Fuck, my head hurts, and I feel like shit. Like I'm hungover or something stupid, but that's impossible. Right?

Dammit, I think I'm gonna be sick.

I sit up, ignoring the painful ache screaming at me from every corner of my body. I slowly shimmy my way off the bed until my feet are dangling over the edge, and I ease myself onto my feet despite the everlasting ache in them.

Thankfully, I don't fall to the ground pathetically, but I'm not sure if I can walk without eating shit, so I don't. I stay still and look around, scratching my head.

Did I get hurt on the mission? Did Killian or the organisation send me to the hospital?

The thought makes me snort. Yeah fucking right. That'd be a sight to see.

No. I don't know what happened, but it doesn't matter. If I don't get out of here soon, the organisation is gonna be mad, especially since I just made a deal with one of their higher ups.

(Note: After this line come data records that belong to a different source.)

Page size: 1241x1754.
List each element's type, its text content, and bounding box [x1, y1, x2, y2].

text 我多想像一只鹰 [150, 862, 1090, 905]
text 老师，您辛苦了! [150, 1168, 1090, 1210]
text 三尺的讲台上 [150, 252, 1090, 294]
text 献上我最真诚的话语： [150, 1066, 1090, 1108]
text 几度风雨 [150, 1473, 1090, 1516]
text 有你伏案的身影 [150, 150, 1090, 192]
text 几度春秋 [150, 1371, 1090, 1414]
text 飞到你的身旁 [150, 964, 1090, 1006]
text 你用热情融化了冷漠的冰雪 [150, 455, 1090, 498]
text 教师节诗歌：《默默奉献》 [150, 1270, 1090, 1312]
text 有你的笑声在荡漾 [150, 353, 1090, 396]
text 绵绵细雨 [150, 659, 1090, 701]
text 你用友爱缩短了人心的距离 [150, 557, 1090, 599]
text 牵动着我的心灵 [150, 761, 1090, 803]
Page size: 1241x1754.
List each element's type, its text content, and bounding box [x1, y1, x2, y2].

Mr. Smith probably thinks I betrayed him or something. I bet he's fuming. Man, I wish I was there to see the look on his face.

Actually, I probably will see it when I get back.

Now I just need to figure out how to do that with these weak ass legs.

I try taking a step forward, and when I manage that, I take another one, dragging my IV pole with me, using it as a kind of walking stick.

"The doctor said she should wake up soon-" the door opens, and I freeze in my spot when Nick walks in, turned around as he talks to someone close behind him. He stops talking when he turns around and sees me, standing upright, frozen to the core.

"What's wrong-" Warner does the exact same thing, dropping his cup of water on the floor as soon as he sees me, mouth open, eyes wide, heart no doubt in his stomach. "Isla?"

"No," I mutter, taking a step back. My knees buckle, but I catch myself of the bed, forcing myself to stand up straight. "No. My name's Sophie. No...Lia. My name's Lia. I'm not...why...you can't...be here."

"Isla!" Nick yells, racing forward. He pulls me into a hug as gently as he can, all while squeezing me half to death, and I can't do anything but freeze up, shocked.

Why are they...why are they here? Why am I here?

What the fuck is going on?

When Warner joins the hug, basically suffocating me now, I can't help but hug them back. I can't help but breathe them in. I can't help but let out the loudest sob of my life, my tears flowing non-stop.

They cry back, soaking my hospital gown as I soak their clothes.

I barely breathe the entire time, apart from smelling their smells and sobbing loud sobs. But I don't care. I don't care, and I wonder why I ever did.

This is all I've ever wanted. This is all I've ever needed.

And I have it. I have it and I don't regret it. Not one bit.